BEGIN
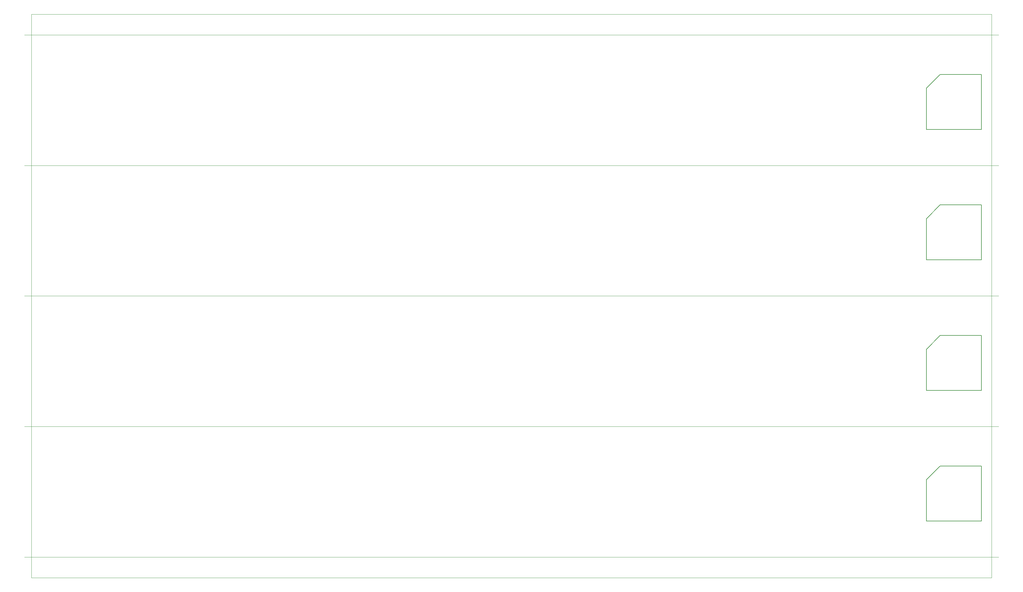
<source format=gm1>
G04 #@! TF.FileFunction,Profile,NP*
%FSLAX46Y46*%
G04 Gerber Fmt 4.6, Leading zero omitted, Abs format (unit mm)*
G04 Created by KiCad (PCBNEW 4.0.2-stable) date 2020-03-03 5:11:40 PM*
%MOMM*%
G01*
G04 APERTURE LIST*
%ADD10C,0.200000*%
%ADD11C,0.100000*%
G04 APERTURE END LIST*
D10*
D11*
X293500000Y-95500000D02*
X10000000Y-95500000D01*
X293500000Y-209500000D02*
X10000000Y-209500000D01*
X293500000Y-171500000D02*
X10000000Y-171500000D01*
X293500000Y-133500000D02*
X10000000Y-133500000D01*
X293500000Y-57500000D02*
X10000000Y-57500000D01*
X291500000Y-215500000D02*
X12000000Y-215500000D01*
X291500000Y-215500000D02*
X291500000Y-51500000D01*
X291500000Y-51500000D02*
X12000000Y-51500000D01*
D10*
X276500000Y-145000000D02*
X272500000Y-149000000D01*
X276500000Y-145000000D02*
X288500000Y-145000000D01*
X288500000Y-145000000D02*
X288500000Y-161000000D01*
X272500000Y-161000000D02*
X272500000Y-149000000D01*
X288500000Y-161000000D02*
X272500000Y-161000000D01*
X276500000Y-183000000D02*
X272500000Y-187000000D01*
X272500000Y-199000000D02*
X272500000Y-187000000D01*
X288500000Y-199000000D02*
X272500000Y-199000000D01*
X288500000Y-183000000D02*
X288500000Y-199000000D01*
X276500000Y-183000000D02*
X288500000Y-183000000D01*
X272500000Y-123000000D02*
X272500000Y-111000000D01*
X276500000Y-107000000D02*
X288500000Y-107000000D01*
X276500000Y-107000000D02*
X272500000Y-111000000D01*
X288500000Y-123000000D02*
X272500000Y-123000000D01*
X288500000Y-107000000D02*
X288500000Y-123000000D01*
X276500000Y-69000000D02*
X272500000Y-73000000D01*
X272500000Y-85000000D02*
X272500000Y-73000000D01*
X288500000Y-85000000D02*
X272500000Y-85000000D01*
X288500000Y-69000000D02*
X288500000Y-85000000D01*
X276500000Y-69000000D02*
X288500000Y-69000000D01*
D11*
X12000000Y-215500000D02*
X12000000Y-51500000D01*
M02*

</source>
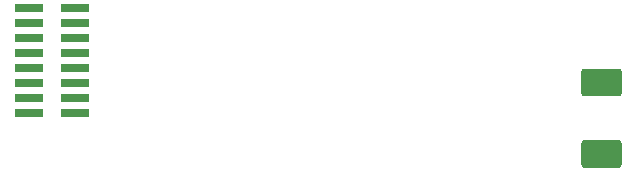
<source format=gbr>
%TF.GenerationSoftware,KiCad,Pcbnew,(5.1.9)-1*%
%TF.CreationDate,2024-04-03T17:37:13+03:00*%
%TF.ProjectId,jantteri_right,6a616e74-7465-4726-995f-72696768742e,rev?*%
%TF.SameCoordinates,Original*%
%TF.FileFunction,Paste,Bot*%
%TF.FilePolarity,Positive*%
%FSLAX46Y46*%
G04 Gerber Fmt 4.6, Leading zero omitted, Abs format (unit mm)*
G04 Created by KiCad (PCBNEW (5.1.9)-1) date 2024-04-03 17:37:13*
%MOMM*%
%LPD*%
G01*
G04 APERTURE LIST*
%ADD10R,2.400000X0.740000*%
G04 APERTURE END LIST*
%TO.C,L1*%
G36*
G01*
X160358400Y-100183700D02*
X163288400Y-100183700D01*
G75*
G02*
X163523400Y-100418700I0J-235000D01*
G01*
X163523400Y-102298700D01*
G75*
G02*
X163288400Y-102533700I-235000J0D01*
G01*
X160358400Y-102533700D01*
G75*
G02*
X160123400Y-102298700I0J235000D01*
G01*
X160123400Y-100418700D01*
G75*
G02*
X160358400Y-100183700I235000J0D01*
G01*
G37*
G36*
G01*
X160358400Y-94133700D02*
X163288400Y-94133700D01*
G75*
G02*
X163523400Y-94368700I0J-235000D01*
G01*
X163523400Y-96248700D01*
G75*
G02*
X163288400Y-96483700I-235000J0D01*
G01*
X160358400Y-96483700D01*
G75*
G02*
X160123400Y-96248700I0J235000D01*
G01*
X160123400Y-94368700D01*
G75*
G02*
X160358400Y-94133700I235000J0D01*
G01*
G37*
%TD*%
D10*
%TO.C,J4*%
X117286320Y-88981280D03*
X113386320Y-88981280D03*
X117286320Y-90251280D03*
X113386320Y-90251280D03*
X117286320Y-91521280D03*
X113386320Y-91521280D03*
X117286320Y-92791280D03*
X113386320Y-92791280D03*
X117286320Y-94061280D03*
X113386320Y-94061280D03*
X117286320Y-95331280D03*
X113386320Y-95331280D03*
X117286320Y-96601280D03*
X113386320Y-96601280D03*
X117286320Y-97871280D03*
X113386320Y-97871280D03*
%TD*%
M02*

</source>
END
Work required :: Sift the data above for lines with "source", then copy each one.

Task solution ::
<source format=gm1>
</source>
<source format=gbr>
</source>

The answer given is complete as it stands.